- [DOCUMENT SEGMENT]

--- Start ---

K3S on Balena

Balena is a software company that specializes in creating solutions for the IoT space. Their flagship product balenaCloud is a fleet management platform that solves a lot of the pain points in an IoT deployment, namely host OS updates, application deployment workflows, and making scaling more manageable. The cloud product is free for up to 10 devices and a single user, making it suitable for a small home lab, but much of the core technology is also open-sourced as openBalena. In my view the device enrollment workflow is stellar: you download an image specific to your target device platform, flash it on an SD card, and then boot up your device, which automatically registers with the fleet and starts running the target application.

The Balena application/deployment model is quite simple:

  • A Fleet is a collection of some devices.
  • A device always belongs to exactly one Fleet.
  • Every device in a Fleet runs some release of a shared application configuration.
  • The application is either expressed as a single Docker container, or a docker-compose environment with multiple containers and potentially storage volumes.

Balena as undercloud

A consequence of the single-application-per-device model is that it is difficult and/or clunky to divide some set of applications across some set of devices, and as such devices can often be underutilized. For example, in a home lab, you may wish to run an IDS, a PiHole, a Plex server, and maybe some other small applications. In the Balena model, you would either have to split each application out, create a Fleet for each, and assign a whole device to each application, or somehow bundle all the applications in a docker-compose environment, using environment variable switches or similar to control which services should be enabled/disabled on a given host device.

One solution to this problem is to shift the orchestration of applications from Balena to a higher layer, i.e., instead of deploying your target applications directly to Balena, you instead deploy a way to run applications to a single Balena fleet, and then you interact with that system to configure and deploy your target applications. In this architecture, Balena acts as a sort of “undercloud”: you’re using Balena’s cloud platform to bootstrap your own local cloud, combining advantages of each.

--- End ---

- [OBJECTIVE 1] Name every pain point of an IoT deployment that the K3S on Balena article says balenaCloud solves.
- [OBJECTIVE 2] Write the next part of the K3S on Balena article, starting right after its final sentence.

- [RECORD EXTRACTS]
--- Start ---

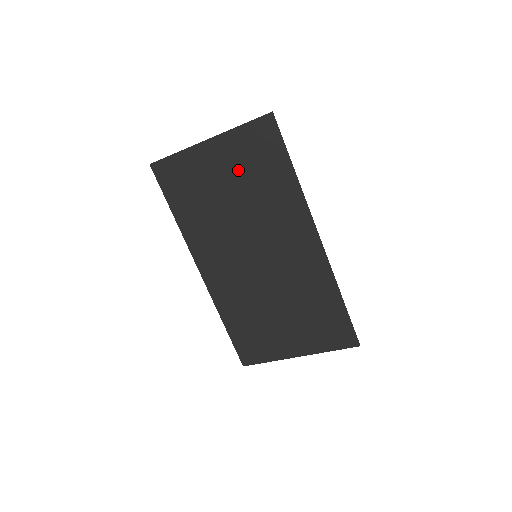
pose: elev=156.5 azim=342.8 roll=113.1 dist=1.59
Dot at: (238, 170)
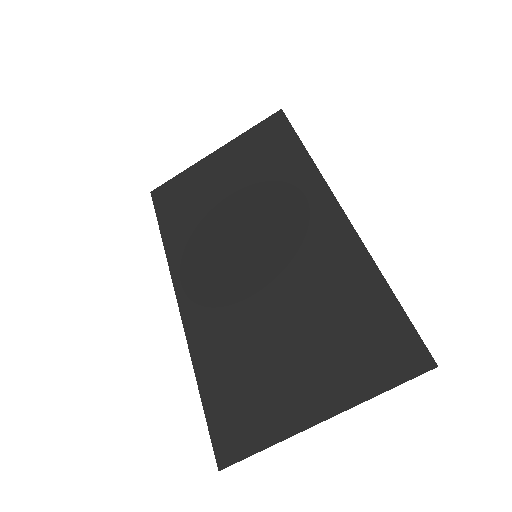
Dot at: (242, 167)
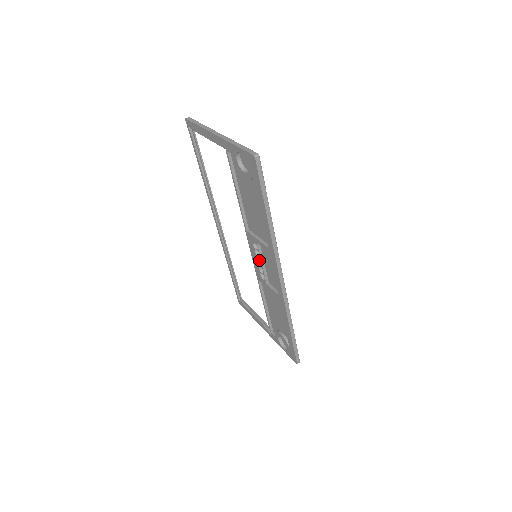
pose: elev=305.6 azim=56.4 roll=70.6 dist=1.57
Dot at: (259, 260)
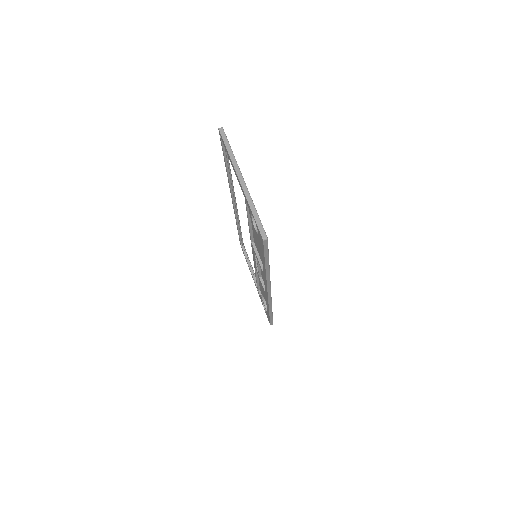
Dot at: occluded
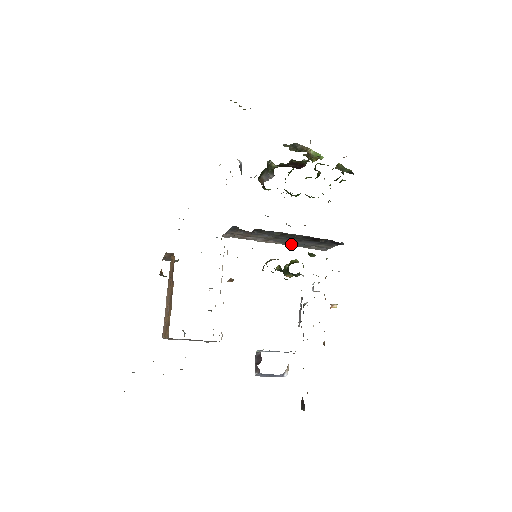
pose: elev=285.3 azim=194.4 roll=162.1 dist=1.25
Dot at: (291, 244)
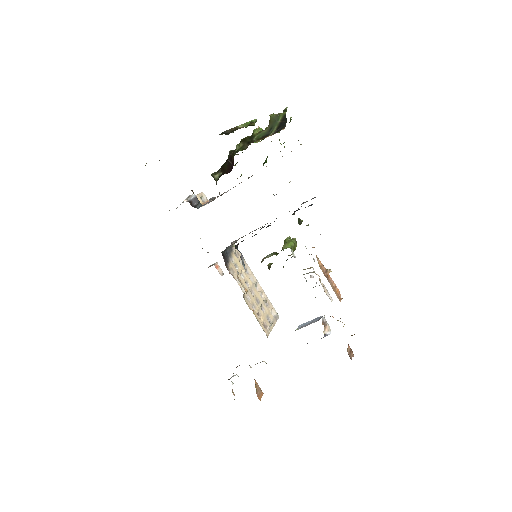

--- End ---

- [WRITTEN REPLY 1]
- Host OS updates
- Application deployment workflows
- Making scaling more manageable

- [WRITTEN REPLY 2]
I was interested in seeing to what extent this was possible on Balena, and so spent some time evaluating the complexities of packaging something like K8s as a Balena application. The desired end state would be, you can flash all of your devices (Raspberry Pis, Jetson Nanos, etc. – a wide variety of SBCs are supported) with the same base image, and then build one Balena application for your K8S cluster and deploy to all devices simultaneously. Balena will then handle host OS updates for you and any changes you make to the K8S environment (e.g., adding Tailscale integration or something) will be rolled out across the fleet uniformly by default.

Packaging challenges

K3s was the obvious choice for the K8s distribution, as it’s designed specifically with the edge use-case in mind: it has a smaller footprint, uses websockets to tunnel the kubelet API (meaning the kubelet could be running behind several firewalls or NAT layers) and at this point is pretty battle-tested on commodity SBCs such as Raspberry Pi.

Adapting K3s to run on top of Balena was another matter. BalenaOS deploys applications as Docker containers, but it’s not Docker precisely–rather, Balena’s own balenaEngine, which is a fork of moby, the container framework that provides the base for much of Docker itself. So we need to accomplish a few things:

  1. The K3s control plane (API server) needs to be able to run in a container on Balena Engine.
  2. Container storage created by K3s should be allocated from outside the K3s container’s overlay file system. I’ll go in to why.
  3. Any cgroups applied to K3s containers should use the same cgroup manager as BalenaOS. I’ll also go into why this is important.

Besides these challenges, I think it is useful to call out a few non-goals:

  1. The K3s container should run rootless, i.e., not in “privileged” mode. While this may be simpler to do in the future, it is not feasible at the moment in a container context.
  2. All possible container configurations will work! This is likely not the case, in particular any containers running on K3s in privileged mode will have a slightly different view of things than the K3s container itself. While this may not affect anything in practice, in theory it could.

Let’s look at each challenge individually.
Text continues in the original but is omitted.